Provided text Start Marker

Violin Concerto in G minor, Opus 67 (1961)
Ilya Grubert (violin)
Russian Philharmonic Orchestra/Dmitri Yablonsky
Rec 27 February-5 March 2003, Moscow State Broadcasting and Recording House
NAXOS 8.557194 [66.49]

 

Both Miaskovsky and Vainberg were significant figures in Soviet musical life, though in the case of the latter (see below) his career was somewhat more extensive and cosmopolitan. This enterprising Naxos issue brings their skilfully written violin concertos into contention, and the enterprise proves thoroughly worthwhile.

Miaskovsky is best known as the composer of 27 symphonies. They are works of substance in every sense of that word. So too the Violin Concerto he wrote for the great David Oistrakh in 1938. With a playing time of some forty minutes the real challenge in performing this piece is to sustain the music’s scope and scale, of justifying the vision. It is a challenge that this recorded performance manages, if only just. It is dangerous, admittedly, to be really sure about this without studying the work carefully and closely, but it does seem to be the case.

The approach of Miaskovsky the symphonist is mirrored in this concerto, particularly so in the twenty-minute first movement. There is a sure sense of lyrical line from the collaboration of Ilya Grubert and Dmitry Yablonsky, the soloist and conductor. The booklet proclaims the recording to be the product of the ‘Merging Technologies Pyramix’ system, no less, but the sound is not particularly strong, vivid, or atmospheric. If anything the acoustic is wanting in presence. What is more successful is the balancing of solo and ensemble, which for once in a concerto recording affords the violin a realistic perspective and size.

Ilya Grubert is a young player of impeccable credentials, with a most pleasing lyrical line and tone. If there is not a strong priority of virtuosity that is because for Miaskovsky the development of the musical material is always paramount. For this reason, perhaps, it is the central slow movement, a beautifully eloquent Adagio molto cantabile, that makes the most pleasing impression.

As for more instant impressions, the Vainberg Concerto starts imposingly, with a striking rhythmic impact. Shostakovich was an early admirer of the piece, describing it as ‘a magnificent work’. In fact he admired Vainberg as a musician and as a man, and even interceded on the latter’s behalf when he was arrested as ‘an enemy of the people’ by the Communist authorities in 1953. Per Skans, in his excellent insert note, suggests that Vainberg might not have survived had it not been for the death of Stalin that year. Vainberg was of Polish-Jewish descent, as his name reveals, and came to Russia at the end of the 1930s when he fled the Nazi threat. He lived on into the post-Glasnost era.

Provided text End Marker

* _What is needed_
Can you return the passage of the review between "Ilya Grubert (violin)" and "proves thoroughly worthwhile.", inclusive, copied word for word?

Given information Start Marker

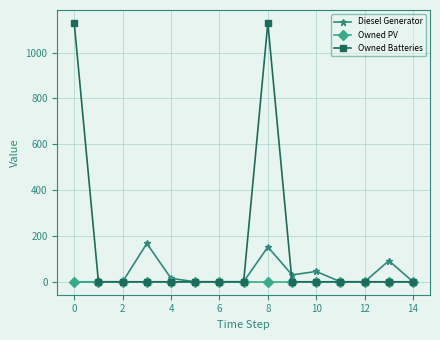

Which series has the largest total across all categories?

Owned Batteries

Given information End Marker

* _Expected answer_
Ilya Grubert (violin)
Russian Philharmonic Orchestra/Dmitri Yablonsky
Rec 27 February-5 March 2003, Moscow State Broadcasting and Recording House
NAXOS 8.557194 [66.49]

 

Both Miaskovsky and Vainberg were significant figures in Soviet musical life, though in the case of the latter (see below) his career was somewhat more extensive and cosmopolitan. This enterprising Naxos issue brings their skilfully written violin concertos into contention, and the enterprise proves thoroughly worthwhile.